Patch: wake up duchainlock writers
David Nolden
zwabel at googlemail.com
Tue Dec 15 14:50:01 UTC 2009
Am Dienstag 15 Dezember 2009 14:58:51 schrieb Hamish Rodda:
> On Tue, 15 Dec 2009 08:47:44 pm David Nolden wrote:
> > Am Dienstag 15 Dezember 2009 02:04:53 schrieb Hamish Rodda:
> > > When I said it was slower, I meant it seemed like the background
> > > parsing was slower, but I didn't measure it. Given you've found it's
> > > faster, that's most likely the case. I didn't try to determine the UI
> > > responsiveness. The lock still prefers waiting readers over writers,
> > > so the UI should still be as fast (given the main thread should only
> > > ever use readers).
> > >
> > > If the user time is increased, that just means we were better at
> > > utilising the multiple CPUs, right? Ideally we want utilisation at
> > > 100% x all cpus, which should result in much better wall clock time but
> > > higher user time.
> >
> > That time should count the 'overall' CPU usage, and if it's higher, it
> > means that we've burnt more CPU cycles to get the same result.
>
> Well, having parsing finish earlier is a better result, isn't it? See
> results below, anyway.
>
> > > > Due to the central nature of the duchain lock, I'm actually thinking
> > > > of replacing all the mutexes in there with spin-locks, using
> > > > QAtomicInt instead of all the mutexes and wait conditions, to make
> > > > the whole thing more efficient.
> > >
> > > What are the performance differences with multiple threads in release
> > > mode? I think that is what we should be targeting, as it is our core
> > > audience (developers usually have decent machines).
> >
> > I've implemented my idea now, and it is much faster. Locking the duchain
> > now approximately equals increasing one counter, and eventually waiting.
>
> Here is my test results:
> Test: clean .kdevduchain, hot disk cache, 'time duchainify kdevplatform'
> Test run on a core 2 quad running at 3.57Ghz, 4gb ram
> Non-pattern-conforming results run multiple times to get best time
>
> Spinlock, debugfull build:
> Thread count Real time User Time
> 1 41.14s 38.73s
> 2 46.97s 48.13s
> 4 45.54s 47.92s
> 8 69.37s 70.64s
>
> Waitcondition, debugfull build:
> Thread count Real time User Time
> 1 40.83s 37.92s
> 2 45.75s 49.05s
> 4 46.79s 55.55s
> 8 47.28s 54.64s
>
> Spinlock, release build:
> Thread count Real time User Time
> 1 21.35s 18.64s
> 2 23.85s 22.48s
> 4 31.63s 30.55s
> 8 39.74s 37.58s
>
> Waitcondition, release build:
> Thread count Real time User Time
> 1 22.81s 20.31s
> 2 20.82s 21.39s
> 4 20.73s 22.75s
> 8 23.25s 25.87s
>
> In conclusion,
> 1) Release builds are fast :) I might have to start using them...

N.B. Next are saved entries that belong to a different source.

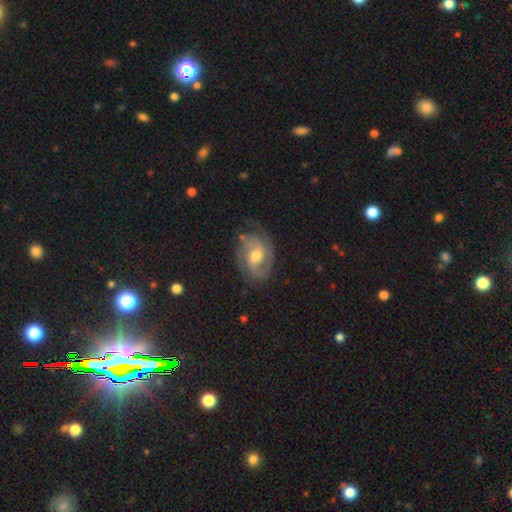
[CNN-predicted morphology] Smooth or featured?
  - featured or disk: 86% *
  - smooth: 9%
  - star or artifact: 5%
Edge-on disk?
  - no: 97% *
  - yes: 3%
Bar?
  - no: 46% *
  - weak: 43%
  - strong: 11%
Spiral arms?
  - yes: 96% *
  - no: 4%
Spiral winding?
  - medium: 45% *
  - tight: 42%
  - loose: 13%
Spiral arm count?
  - 2: 57% *
  - 3: 20%
  - can't tell: 12%
  - 1: 4%
  - 4: 4%
  - more than 4: 3%
Bulge size?
  - moderate: 73% *
  - small: 19%
  - large: 6%
  - none: 1%
  - dominant: 1%
Merging?
  - none: 71% *
  - minor disturbance: 20%
  - major disturbance: 7%
  - merger: 2%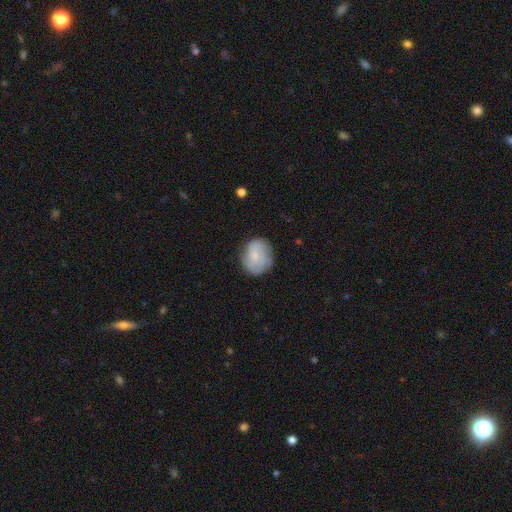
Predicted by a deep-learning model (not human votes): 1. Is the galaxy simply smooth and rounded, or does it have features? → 58% smooth, 35% featured or disk, 7% star or artifact.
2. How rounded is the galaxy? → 68% round, 31% in between, 1% cigar-shaped.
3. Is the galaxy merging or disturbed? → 71% none, 21% minor disturbance, 7% major disturbance, 1% merger.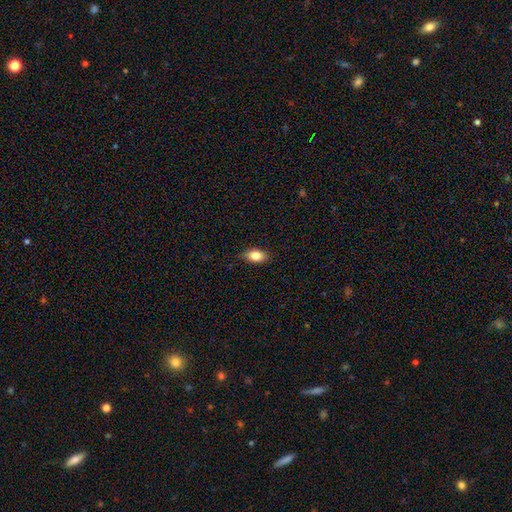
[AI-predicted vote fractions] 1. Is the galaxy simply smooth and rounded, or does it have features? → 82% smooth, 10% featured or disk, 8% star or artifact.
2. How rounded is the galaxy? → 88% in between, 8% round, 4% cigar-shaped.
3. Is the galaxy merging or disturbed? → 84% none, 13% minor disturbance, 2% major disturbance, 1% merger.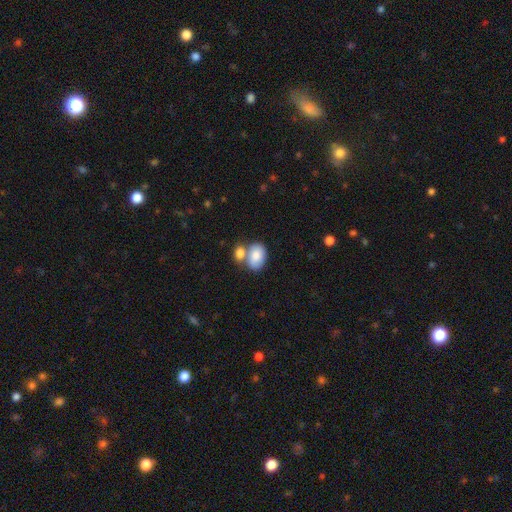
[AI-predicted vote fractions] Overall: smooth (83%). How rounded: in between (83%). Merging: merger (51%; none 34%).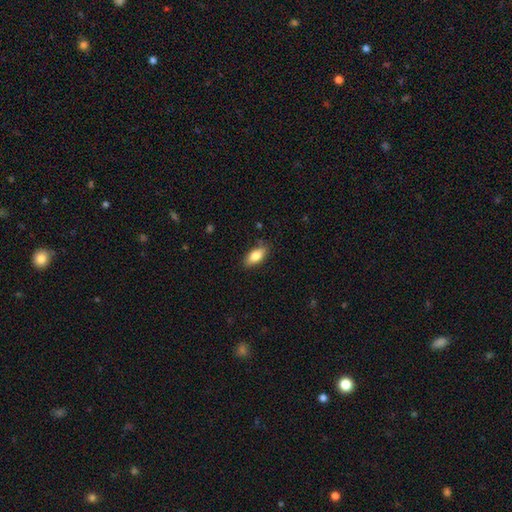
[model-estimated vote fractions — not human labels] This appears to be a smooth galaxy with no disk features (80%) that is in between round and cigar-shaped (85%). Merging: none (82%).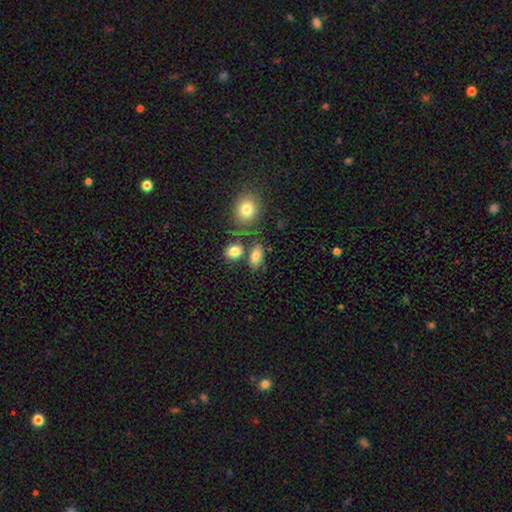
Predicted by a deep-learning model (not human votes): smooth_or_featured: smooth (p=0.81) [alt: star or artifact p=0.10]
how_rounded: in between (p=0.82) [alt: round p=0.15]
merging: none (p=0.62) [alt: merger p=0.18]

> 2) Spinlock does not scale to multiple threads, as I suspected, as it can't
> efficiently handle situations of high lock contention
> 3) Waitcondition does scale up to number of threads == number of cpus, but
> does not yet offer a significant improvement with multithreading. User
> time is only slightly worse with waitcondition.
>
> Last night as I was developing the patch I found a great improvement with
> waitcondition, but that was when I had accidentally allowed write locks to
> be acquired when read locks already were. That's why the patch didn't
> quite perform as I found last night (where multithreaded parsing was ~30%
> faster in debug mode)
>
> Given I still think we can decrease the amount of time spent in write locks
> (by rewriting code to do calculations in read locks, and then get a write
> lock if changes are required), I would think continuing to work with the
> waitcondition lock would be better, possibly with spinlock being used when
> the background parser is only using one thread.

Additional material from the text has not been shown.